Stored entries
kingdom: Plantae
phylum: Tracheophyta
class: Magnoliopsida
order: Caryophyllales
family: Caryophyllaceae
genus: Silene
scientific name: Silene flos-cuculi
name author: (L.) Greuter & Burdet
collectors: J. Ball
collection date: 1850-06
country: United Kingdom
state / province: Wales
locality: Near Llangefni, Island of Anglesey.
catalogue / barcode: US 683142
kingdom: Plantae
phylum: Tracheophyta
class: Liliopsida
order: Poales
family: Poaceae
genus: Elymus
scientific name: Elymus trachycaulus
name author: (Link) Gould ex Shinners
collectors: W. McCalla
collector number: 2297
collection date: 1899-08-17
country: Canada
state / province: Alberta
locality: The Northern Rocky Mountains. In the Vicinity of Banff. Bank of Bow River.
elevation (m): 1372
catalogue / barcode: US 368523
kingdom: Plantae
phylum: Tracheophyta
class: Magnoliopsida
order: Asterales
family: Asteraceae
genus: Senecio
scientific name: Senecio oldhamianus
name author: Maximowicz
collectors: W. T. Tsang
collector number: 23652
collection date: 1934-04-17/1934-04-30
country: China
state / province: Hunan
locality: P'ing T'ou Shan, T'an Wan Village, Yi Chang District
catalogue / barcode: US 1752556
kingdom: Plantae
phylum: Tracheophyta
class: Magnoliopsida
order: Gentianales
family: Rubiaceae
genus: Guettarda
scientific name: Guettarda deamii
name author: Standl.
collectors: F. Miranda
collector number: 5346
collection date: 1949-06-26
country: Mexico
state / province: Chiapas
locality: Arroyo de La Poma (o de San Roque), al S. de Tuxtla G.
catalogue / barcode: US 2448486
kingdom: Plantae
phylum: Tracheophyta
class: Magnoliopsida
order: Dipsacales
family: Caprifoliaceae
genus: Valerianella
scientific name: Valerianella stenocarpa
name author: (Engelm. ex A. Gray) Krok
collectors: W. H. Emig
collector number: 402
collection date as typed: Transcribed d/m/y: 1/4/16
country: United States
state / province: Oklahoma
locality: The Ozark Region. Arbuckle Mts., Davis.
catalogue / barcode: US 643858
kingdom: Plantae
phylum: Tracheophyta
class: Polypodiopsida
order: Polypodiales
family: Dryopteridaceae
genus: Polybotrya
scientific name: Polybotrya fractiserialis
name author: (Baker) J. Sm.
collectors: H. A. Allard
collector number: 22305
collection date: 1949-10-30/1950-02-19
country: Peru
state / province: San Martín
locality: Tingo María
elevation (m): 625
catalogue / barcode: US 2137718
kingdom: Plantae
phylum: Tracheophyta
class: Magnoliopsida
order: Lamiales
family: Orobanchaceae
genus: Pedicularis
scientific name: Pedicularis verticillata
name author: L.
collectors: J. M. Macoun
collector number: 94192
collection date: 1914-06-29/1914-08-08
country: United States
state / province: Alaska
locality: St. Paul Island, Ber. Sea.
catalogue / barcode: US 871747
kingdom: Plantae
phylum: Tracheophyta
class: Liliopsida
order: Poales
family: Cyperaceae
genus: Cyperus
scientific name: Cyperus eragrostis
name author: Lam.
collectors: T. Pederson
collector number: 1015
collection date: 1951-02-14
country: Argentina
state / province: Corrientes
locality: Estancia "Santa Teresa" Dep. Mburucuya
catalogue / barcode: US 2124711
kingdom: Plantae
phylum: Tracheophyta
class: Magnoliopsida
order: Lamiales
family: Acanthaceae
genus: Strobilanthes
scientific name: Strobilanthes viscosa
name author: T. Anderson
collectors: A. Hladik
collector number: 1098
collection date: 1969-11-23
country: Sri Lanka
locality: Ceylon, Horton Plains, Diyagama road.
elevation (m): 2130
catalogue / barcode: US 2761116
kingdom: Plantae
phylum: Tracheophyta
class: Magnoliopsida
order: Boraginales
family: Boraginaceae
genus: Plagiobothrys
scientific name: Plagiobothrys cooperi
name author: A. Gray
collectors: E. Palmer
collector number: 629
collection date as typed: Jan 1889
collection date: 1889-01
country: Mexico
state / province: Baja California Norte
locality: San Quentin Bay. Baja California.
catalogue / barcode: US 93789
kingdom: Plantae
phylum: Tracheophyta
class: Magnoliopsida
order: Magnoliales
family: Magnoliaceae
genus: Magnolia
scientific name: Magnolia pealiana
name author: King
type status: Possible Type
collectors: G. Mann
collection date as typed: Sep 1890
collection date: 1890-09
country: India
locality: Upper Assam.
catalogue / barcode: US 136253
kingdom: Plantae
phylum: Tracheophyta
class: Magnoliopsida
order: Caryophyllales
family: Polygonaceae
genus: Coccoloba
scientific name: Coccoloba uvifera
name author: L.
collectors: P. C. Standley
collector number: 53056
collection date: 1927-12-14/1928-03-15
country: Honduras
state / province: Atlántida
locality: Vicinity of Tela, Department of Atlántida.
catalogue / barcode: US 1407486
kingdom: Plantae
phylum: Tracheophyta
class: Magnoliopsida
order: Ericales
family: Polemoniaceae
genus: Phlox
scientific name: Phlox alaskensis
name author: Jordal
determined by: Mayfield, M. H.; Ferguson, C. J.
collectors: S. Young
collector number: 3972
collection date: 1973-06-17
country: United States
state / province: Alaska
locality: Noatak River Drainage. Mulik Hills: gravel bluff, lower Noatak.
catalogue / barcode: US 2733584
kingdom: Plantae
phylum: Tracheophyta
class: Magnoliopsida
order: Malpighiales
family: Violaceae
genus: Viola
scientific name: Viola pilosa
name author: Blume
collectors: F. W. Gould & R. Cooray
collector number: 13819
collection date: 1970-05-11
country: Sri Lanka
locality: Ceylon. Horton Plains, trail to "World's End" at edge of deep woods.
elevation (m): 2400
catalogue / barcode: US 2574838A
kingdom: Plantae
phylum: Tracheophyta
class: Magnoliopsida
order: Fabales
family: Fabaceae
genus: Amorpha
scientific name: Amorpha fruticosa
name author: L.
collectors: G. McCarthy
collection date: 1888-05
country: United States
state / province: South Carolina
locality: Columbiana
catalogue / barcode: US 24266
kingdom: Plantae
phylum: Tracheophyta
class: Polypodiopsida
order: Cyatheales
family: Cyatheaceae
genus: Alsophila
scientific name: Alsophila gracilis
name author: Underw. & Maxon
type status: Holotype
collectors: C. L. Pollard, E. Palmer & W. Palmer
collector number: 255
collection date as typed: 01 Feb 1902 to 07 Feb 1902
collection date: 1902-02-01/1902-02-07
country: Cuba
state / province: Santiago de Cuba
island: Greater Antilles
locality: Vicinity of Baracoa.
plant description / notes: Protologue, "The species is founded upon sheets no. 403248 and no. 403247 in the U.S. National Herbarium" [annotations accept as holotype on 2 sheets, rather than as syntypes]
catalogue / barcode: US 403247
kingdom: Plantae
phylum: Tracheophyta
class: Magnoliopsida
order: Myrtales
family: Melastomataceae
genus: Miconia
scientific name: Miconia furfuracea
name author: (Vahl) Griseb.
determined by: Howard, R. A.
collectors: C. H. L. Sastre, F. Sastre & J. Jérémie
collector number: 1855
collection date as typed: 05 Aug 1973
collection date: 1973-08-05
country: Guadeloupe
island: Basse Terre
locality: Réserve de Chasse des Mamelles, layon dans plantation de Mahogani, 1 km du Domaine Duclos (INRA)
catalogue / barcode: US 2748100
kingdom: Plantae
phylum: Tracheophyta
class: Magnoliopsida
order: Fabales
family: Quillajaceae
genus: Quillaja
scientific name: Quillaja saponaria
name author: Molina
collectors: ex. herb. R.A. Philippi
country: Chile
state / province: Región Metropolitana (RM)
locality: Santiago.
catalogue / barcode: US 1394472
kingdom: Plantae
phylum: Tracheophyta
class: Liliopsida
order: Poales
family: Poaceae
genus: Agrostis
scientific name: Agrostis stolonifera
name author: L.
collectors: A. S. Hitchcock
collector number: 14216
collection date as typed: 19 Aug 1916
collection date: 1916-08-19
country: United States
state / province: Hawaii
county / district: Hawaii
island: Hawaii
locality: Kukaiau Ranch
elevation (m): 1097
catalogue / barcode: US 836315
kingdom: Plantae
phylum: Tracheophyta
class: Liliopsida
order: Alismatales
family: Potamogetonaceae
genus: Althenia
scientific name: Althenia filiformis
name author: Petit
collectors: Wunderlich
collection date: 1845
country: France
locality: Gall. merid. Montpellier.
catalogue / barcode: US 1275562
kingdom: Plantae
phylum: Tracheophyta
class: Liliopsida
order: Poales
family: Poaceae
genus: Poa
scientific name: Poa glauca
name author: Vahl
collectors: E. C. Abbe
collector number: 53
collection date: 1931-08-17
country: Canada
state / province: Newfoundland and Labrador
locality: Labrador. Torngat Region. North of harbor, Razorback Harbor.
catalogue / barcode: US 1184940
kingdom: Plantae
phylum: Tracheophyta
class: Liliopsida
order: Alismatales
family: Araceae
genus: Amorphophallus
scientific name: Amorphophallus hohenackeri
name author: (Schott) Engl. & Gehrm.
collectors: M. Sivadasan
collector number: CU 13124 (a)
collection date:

### YOUR OBJECTIVE
Can you set out as a numbered list the lines starting with the one that contains "catalogue / barcode: US 2137718" and going on through the one that contains "collector number: 94192", leaving out any blank lines?

### EXERCISE ANSWER
1. catalogue / barcode: US 2137718
2. kingdom: Plantae
3. phylum: Tracheophyta
4. class: Magnoliopsida
5. order: Lamiales
6. family: Orobanchaceae
7. genus: Pedicularis
8. scientific name: Pedicularis verticillata
9. name author: L.
10. collectors: J. M. Macoun
11. collector number: 94192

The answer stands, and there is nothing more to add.